---- Material provided

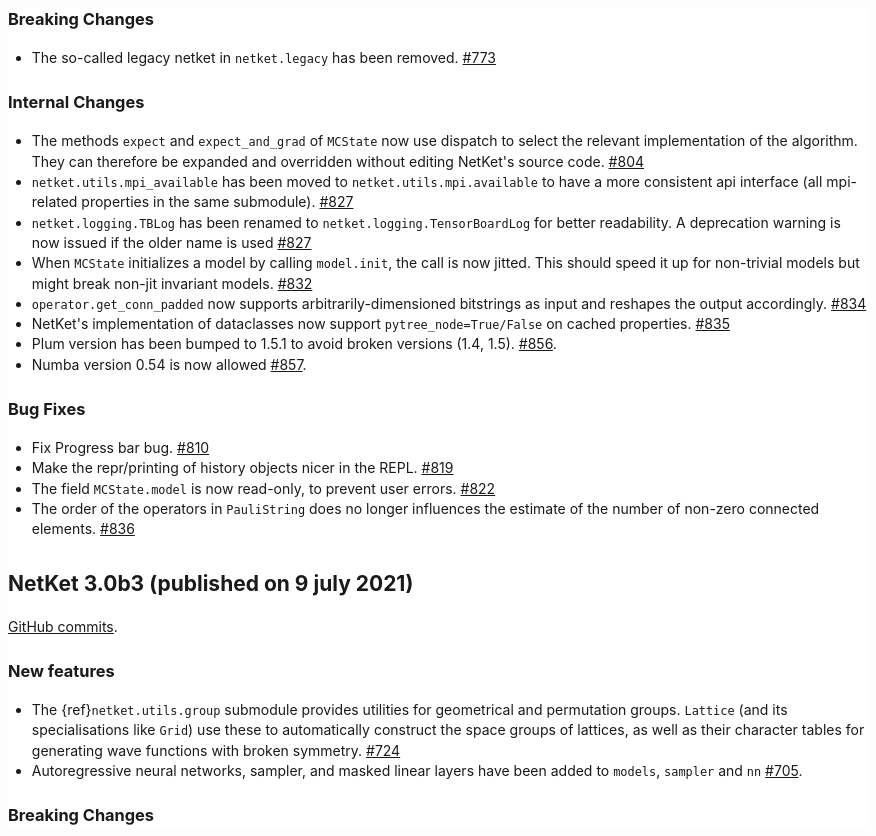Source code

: ### Breaking Changes
* The so-called legacy netket in `netket.legacy` has been removed. [#773](https://github.com/netket/netket/pull/773)

### Internal Changes
* The methods `expect` and `expect_and_grad` of `MCState` now use dispatch to select the relevant implementation of the algorithm. They can therefore be expanded and overridden without editing NetKet's source code. [#804](https://github.com/netket/netket/pull/804)
* `netket.utils.mpi_available` has been moved to `netket.utils.mpi.available` to have a more consistent api interface (all mpi-related properties in the same submodule). [#827](https://github.com/netket/netket/pull/827)
* `netket.logging.TBLog` has been renamed to `netket.logging.TensorBoardLog` for better readability. A deprecation warning is now issued if the older name is used [#827](https://github.com/netket/netket/pull/827)
* When `MCState` initializes a model by calling `model.init`, the call is now jitted. This should speed it up for non-trivial models but might break non-jit invariant models.  [#832](https://github.com/netket/netket/pull/832)
* `operator.get_conn_padded` now supports arbitrarily-dimensioned bitstrings as input and reshapes the output accordingly.  [#834](https://github.com/netket/netket/pull/834)
* NetKet's implementation of dataclasses now support `pytree_node=True/False` on cached properties. [#835](https://github.com/netket/netket/pull/835)
* Plum version has been bumped to 1.5.1 to avoid broken versions (1.4, 1.5). [#856](https://github.com/netket/netket/pull/856).
* Numba version 0.54 is now allowed [#857](https://github.com/netket/netket/pull/857).


### Bug Fixes
* Fix Progress bar bug. [#810](https://github.com/netket/netket/pull/810)
* Make the repr/printing of history objects nicer in the REPL. [#819](https://github.com/netket/netket/pull/819)
* The field `MCState.model` is now read-only, to prevent user errors. [#822](https://github.com/netket/netket/pull/822)
* The order of the operators in `PauliString` does no longer influences the estimate of the number of non-zero connected elements. [#836](https://github.com/netket/netket/pull/836)

## NetKet 3.0b3 (published on 9 july 2021)

[GitHub commits](https://github.com/netket/netket/compare/v3.0b2...v3.0b3).

### New features

* The {ref}`netket.utils.group` submodule provides utilities for geometrical and permutation groups. `Lattice` (and its specialisations like `Grid`) use these to automatically construct the space groups of lattices, as well as their character tables for generating wave functions with broken symmetry. [#724](https://github.com/netket/netket/pull/724)
* Autoregressive neural networks, sampler, and masked linear layers have been added to `models`, `sampler` and `nn` [#705](https://github.com/netket/netket/pull/705).


### Breaking Changes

--------

▶ Required action
Every line between the one that contains "## NetKet 3.0b3 (published on 9 july 2021)" and the last line of the listing, both included, should be retyped exactly, with nothing else added.

▶ Exercise answer
## NetKet 3.0b3 (published on 9 july 2021)

[GitHub commits](https://github.com/netket/netket/compare/v3.0b2...v3.0b3).

### New features

* The {ref}`netket.utils.group` submodule provides utilities for geometrical and permutation groups. `Lattice` (and its specialisations like `Grid`) use these to automatically construct the space groups of lattices, as well as their character tables for generating wave functions with broken symmetry. [#724](https://github.com/netket/netket/pull/724)
* Autoregressive neural networks, sampler, and masked linear layers have been added to `models`, `sampler` and `nn` [#705](https://github.com/netket/netket/pull/705).


### Breaking Changes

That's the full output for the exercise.